---------- DATA RECORDS
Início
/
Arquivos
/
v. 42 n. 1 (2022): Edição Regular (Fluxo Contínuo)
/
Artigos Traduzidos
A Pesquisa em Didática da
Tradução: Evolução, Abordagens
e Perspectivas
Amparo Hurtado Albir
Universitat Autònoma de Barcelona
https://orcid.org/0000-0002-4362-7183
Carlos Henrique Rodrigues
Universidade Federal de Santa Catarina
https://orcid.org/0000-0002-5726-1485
--------------------
Output the data in full, precisely as it appears above.

→ **WRITTEN RESPONSE**:
Início
/
Arquivos
/
v. 42 n. 1 (2022): Edição Regular (Fluxo Contínuo)
/
Artigos Traduzidos
A Pesquisa em Didática da
Tradução: Evolução, Abordagens
e Perspectivas
Amparo Hurtado Albir
Universitat Autònoma de Barcelona
https://orcid.org/0000-0002-4362-7183
Carlos Henrique Rodrigues
Universidade Federal de Santa Catarina
https://orcid.org/0000-0002-5726-1485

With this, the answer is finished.